-- Aim of the exercise --
In the material below, the lines between the one holding "index mcp: (201, 168)" and the one holding "ring tip: (153, 122)", inclusive, are to be set down word for word. Pictures stay out.

-- Records for the exercise --
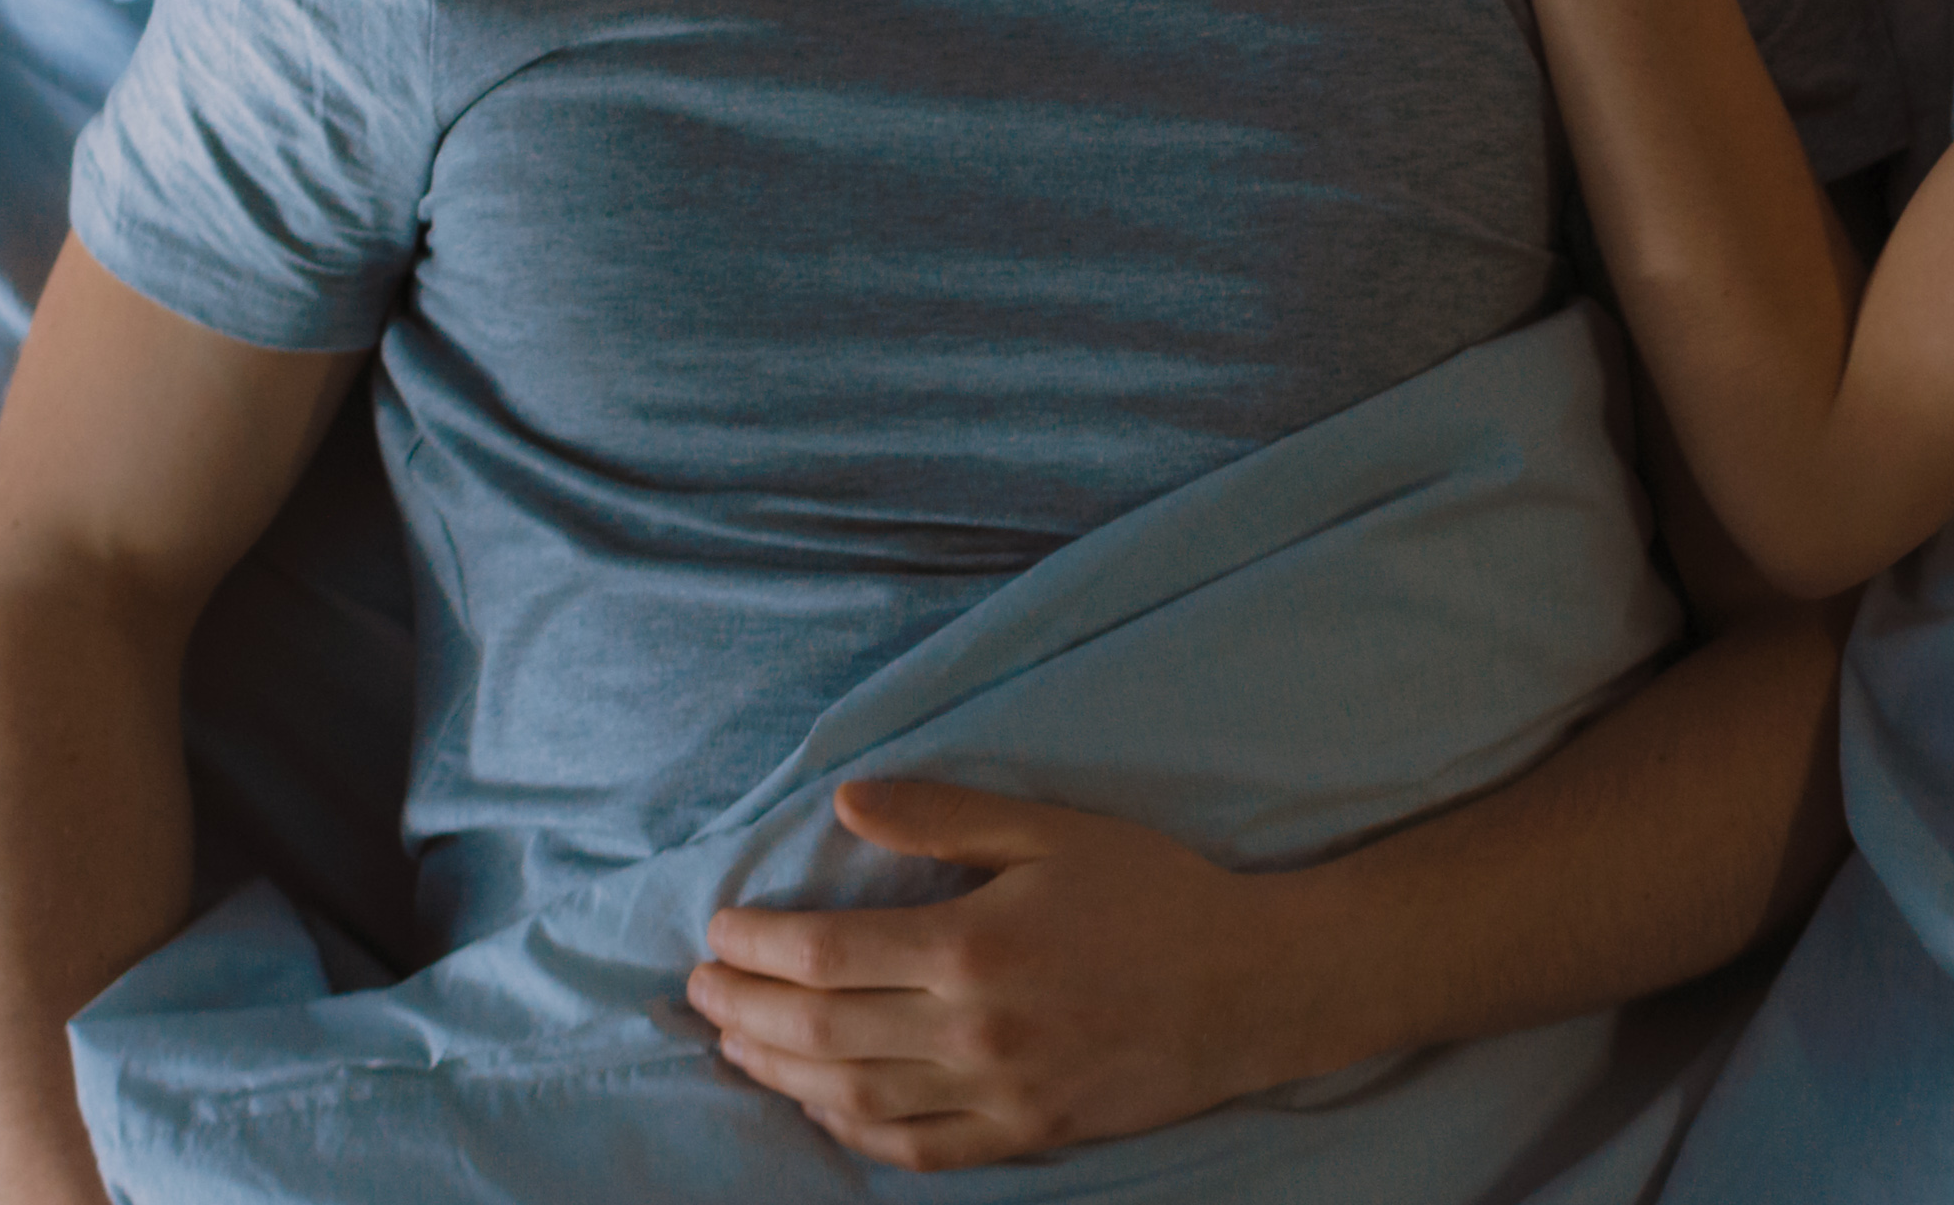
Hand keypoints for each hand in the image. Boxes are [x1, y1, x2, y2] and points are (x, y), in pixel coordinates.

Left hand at [687, 780, 1343, 1171]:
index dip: (757, 947)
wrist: (1253, 986)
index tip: (718, 933)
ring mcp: (999, 1092)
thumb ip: (944, 817)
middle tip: (700, 991)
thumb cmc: (1157, 893)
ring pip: (853, 1097)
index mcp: (974, 946)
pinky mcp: (1025, 1133)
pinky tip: (819, 1106)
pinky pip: (916, 1148)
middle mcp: (973, 1030)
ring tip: (736, 1045)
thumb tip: (844, 804)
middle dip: (745, 1010)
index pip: (826, 955)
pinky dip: (852, 1132)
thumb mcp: (1054, 830)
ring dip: (780, 1072)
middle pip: (821, 1030)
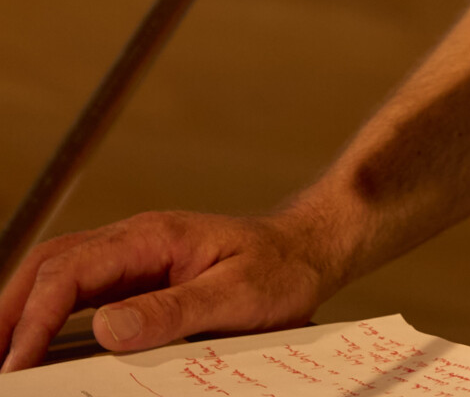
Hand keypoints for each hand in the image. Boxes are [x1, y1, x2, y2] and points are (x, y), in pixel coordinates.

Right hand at [0, 207, 338, 373]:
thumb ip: (173, 310)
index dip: (36, 319)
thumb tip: (107, 328)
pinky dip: (48, 313)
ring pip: (58, 272)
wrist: (305, 251)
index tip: (17, 365)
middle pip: (51, 264)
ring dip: (23, 310)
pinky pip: (80, 288)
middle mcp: (135, 240)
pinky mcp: (138, 276)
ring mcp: (134, 256)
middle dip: (11, 309)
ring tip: (4, 356)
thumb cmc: (279, 270)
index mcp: (152, 237)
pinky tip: (37, 343)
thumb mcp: (236, 296)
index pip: (71, 272)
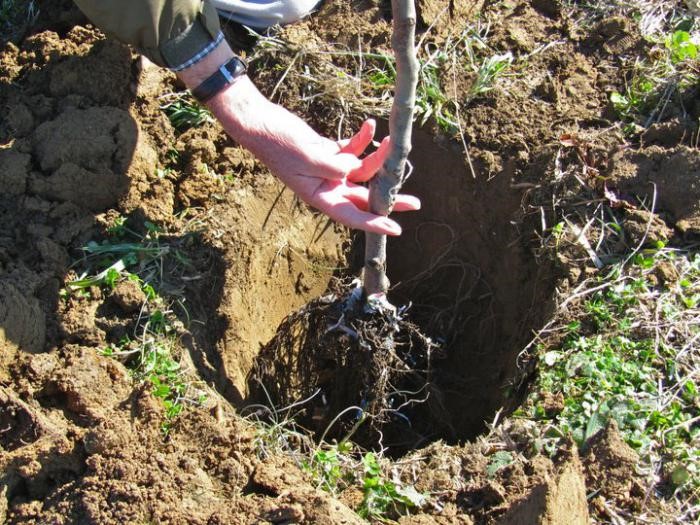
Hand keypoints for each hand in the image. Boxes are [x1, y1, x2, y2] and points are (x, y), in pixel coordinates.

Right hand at [206, 77, 419, 235]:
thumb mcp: (308, 156)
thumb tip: (356, 168)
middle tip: (415, 202)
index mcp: (320, 197)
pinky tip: (370, 125)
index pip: (351, 216)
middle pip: (364, 198)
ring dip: (378, 157)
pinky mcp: (329, 153)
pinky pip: (352, 150)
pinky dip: (362, 139)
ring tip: (392, 141)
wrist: (262, 123)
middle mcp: (327, 187)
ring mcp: (329, 170)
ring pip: (362, 171)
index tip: (395, 228)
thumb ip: (335, 165)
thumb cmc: (279, 144)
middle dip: (389, 198)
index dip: (374, 223)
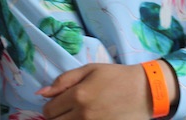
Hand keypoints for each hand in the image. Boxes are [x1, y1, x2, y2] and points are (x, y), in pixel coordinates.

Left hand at [37, 63, 152, 119]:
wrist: (145, 91)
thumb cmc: (116, 76)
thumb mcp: (90, 70)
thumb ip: (63, 80)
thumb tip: (41, 93)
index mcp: (78, 95)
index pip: (48, 110)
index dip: (50, 106)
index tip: (59, 103)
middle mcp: (83, 115)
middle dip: (57, 117)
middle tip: (67, 110)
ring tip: (76, 115)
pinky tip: (87, 118)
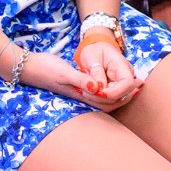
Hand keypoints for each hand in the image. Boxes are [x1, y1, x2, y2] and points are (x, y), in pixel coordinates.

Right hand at [21, 43, 142, 112]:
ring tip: (131, 85)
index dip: (124, 94)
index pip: (108, 99)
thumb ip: (81, 80)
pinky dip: (108, 90)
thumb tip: (98, 88)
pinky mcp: (75, 88)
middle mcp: (81, 97)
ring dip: (118, 94)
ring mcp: (78, 93)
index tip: (138, 85)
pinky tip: (111, 83)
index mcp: (81, 93)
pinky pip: (96, 93)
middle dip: (125, 95)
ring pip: (103, 99)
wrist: (29, 68)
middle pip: (108, 103)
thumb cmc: (46, 68)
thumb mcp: (64, 72)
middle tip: (140, 84)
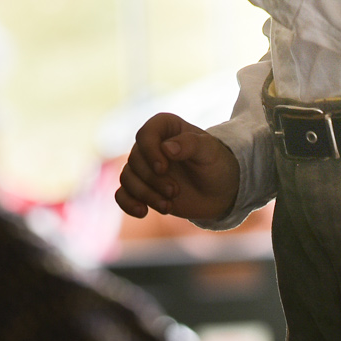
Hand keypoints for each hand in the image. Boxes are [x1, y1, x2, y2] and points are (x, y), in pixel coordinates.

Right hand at [114, 113, 238, 222]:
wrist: (219, 190)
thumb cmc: (216, 163)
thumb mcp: (209, 151)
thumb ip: (190, 144)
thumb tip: (166, 148)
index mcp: (165, 127)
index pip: (145, 134)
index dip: (150, 152)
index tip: (163, 168)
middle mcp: (150, 145)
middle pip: (135, 160)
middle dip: (153, 180)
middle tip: (174, 191)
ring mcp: (144, 167)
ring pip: (127, 178)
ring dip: (145, 194)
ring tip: (167, 206)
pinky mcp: (141, 188)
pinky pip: (122, 194)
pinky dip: (128, 204)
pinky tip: (143, 212)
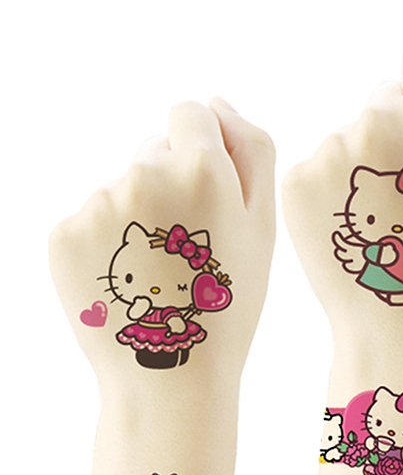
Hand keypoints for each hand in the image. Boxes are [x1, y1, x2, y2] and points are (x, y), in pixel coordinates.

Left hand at [50, 99, 274, 380]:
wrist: (172, 371)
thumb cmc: (229, 302)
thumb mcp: (265, 227)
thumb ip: (254, 152)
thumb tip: (218, 102)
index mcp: (201, 168)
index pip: (189, 115)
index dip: (203, 152)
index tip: (208, 196)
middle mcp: (143, 174)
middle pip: (153, 152)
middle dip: (171, 186)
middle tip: (188, 249)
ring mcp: (98, 204)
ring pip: (122, 191)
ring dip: (140, 219)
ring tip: (160, 274)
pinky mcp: (64, 234)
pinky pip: (90, 221)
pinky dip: (107, 244)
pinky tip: (130, 282)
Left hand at [283, 44, 402, 338]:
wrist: (401, 322)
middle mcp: (377, 119)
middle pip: (383, 99)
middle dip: (398, 136)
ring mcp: (332, 149)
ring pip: (350, 136)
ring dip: (364, 166)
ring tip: (383, 222)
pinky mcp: (298, 180)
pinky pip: (319, 167)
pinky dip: (331, 190)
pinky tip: (352, 228)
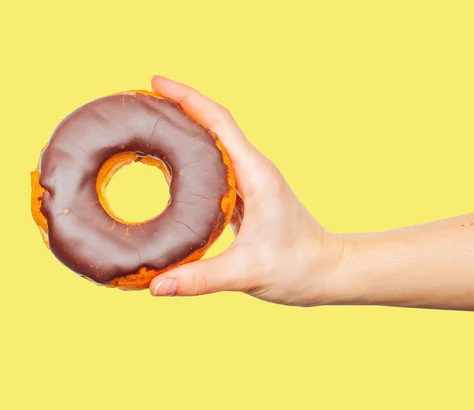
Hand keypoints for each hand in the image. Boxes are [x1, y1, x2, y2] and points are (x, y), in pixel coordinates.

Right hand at [149, 76, 348, 305]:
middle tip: (144, 100)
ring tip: (153, 122)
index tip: (157, 83)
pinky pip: (216, 165)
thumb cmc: (299, 267)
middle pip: (214, 123)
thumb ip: (200, 279)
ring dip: (187, 127)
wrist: (329, 271)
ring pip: (215, 143)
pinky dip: (193, 155)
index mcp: (255, 175)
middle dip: (180, 105)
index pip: (218, 122)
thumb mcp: (247, 273)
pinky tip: (174, 162)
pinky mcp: (247, 195)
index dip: (187, 98)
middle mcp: (253, 170)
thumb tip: (155, 286)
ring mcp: (251, 181)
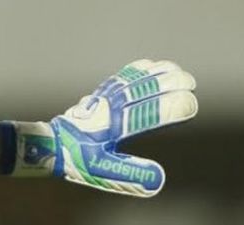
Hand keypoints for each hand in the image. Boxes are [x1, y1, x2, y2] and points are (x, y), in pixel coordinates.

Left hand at [49, 59, 196, 196]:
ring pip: (136, 79)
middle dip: (169, 83)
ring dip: (158, 73)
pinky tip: (152, 65)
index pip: (146, 114)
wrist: (53, 142)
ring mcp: (106, 95)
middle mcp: (111, 105)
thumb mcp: (104, 170)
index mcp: (114, 125)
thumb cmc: (78, 157)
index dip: (169, 108)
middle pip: (144, 90)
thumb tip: (159, 178)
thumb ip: (131, 172)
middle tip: (190, 82)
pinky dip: (140, 69)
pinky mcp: (103, 91)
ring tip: (178, 70)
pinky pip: (124, 75)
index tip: (190, 103)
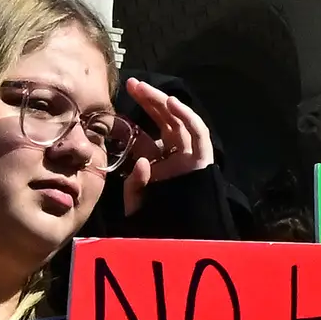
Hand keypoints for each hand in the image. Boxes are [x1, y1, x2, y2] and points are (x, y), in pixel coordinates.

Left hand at [113, 77, 215, 214]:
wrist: (180, 236)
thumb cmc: (155, 220)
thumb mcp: (136, 202)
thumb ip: (134, 185)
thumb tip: (142, 162)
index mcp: (156, 161)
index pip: (145, 134)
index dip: (133, 118)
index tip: (116, 103)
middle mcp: (174, 154)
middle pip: (162, 120)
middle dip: (148, 100)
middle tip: (131, 83)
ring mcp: (189, 155)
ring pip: (178, 121)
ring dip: (162, 102)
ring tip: (145, 88)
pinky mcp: (203, 158)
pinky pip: (198, 132)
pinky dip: (187, 116)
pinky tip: (172, 102)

-- Result of the exercise --
index mcp: (201, 168)
index pip: (189, 115)
index dip: (203, 152)
index tip: (208, 196)
middle mcp: (143, 174)
middle pip: (153, 152)
middle dip: (171, 186)
middle tip: (188, 249)
ring mcp: (98, 204)
ring pip: (122, 191)
ring dip: (140, 219)
ring tip: (160, 274)
pinky mcp: (64, 234)
pinky pip: (90, 221)
pinky dip: (107, 244)
pinky tip: (130, 282)
Left hand at [283, 44, 402, 338]:
wrist: (401, 322)
middle mcp: (377, 119)
middle pip: (383, 99)
middle dip: (398, 136)
ring mcp: (332, 149)
ring pip: (350, 136)
ring dip: (364, 166)
ring tip: (383, 222)
pinky mcp: (298, 180)
pinky pip: (319, 167)
pinky dip: (331, 190)
pinky tip: (352, 228)
Hand keypoints for each hand in the image. Boxes are [x1, y1, x2, y2] and points are (x, y), in pixel coordinates.

Right hand at [149, 76, 348, 305]:
middle tip: (144, 100)
ring tip: (153, 122)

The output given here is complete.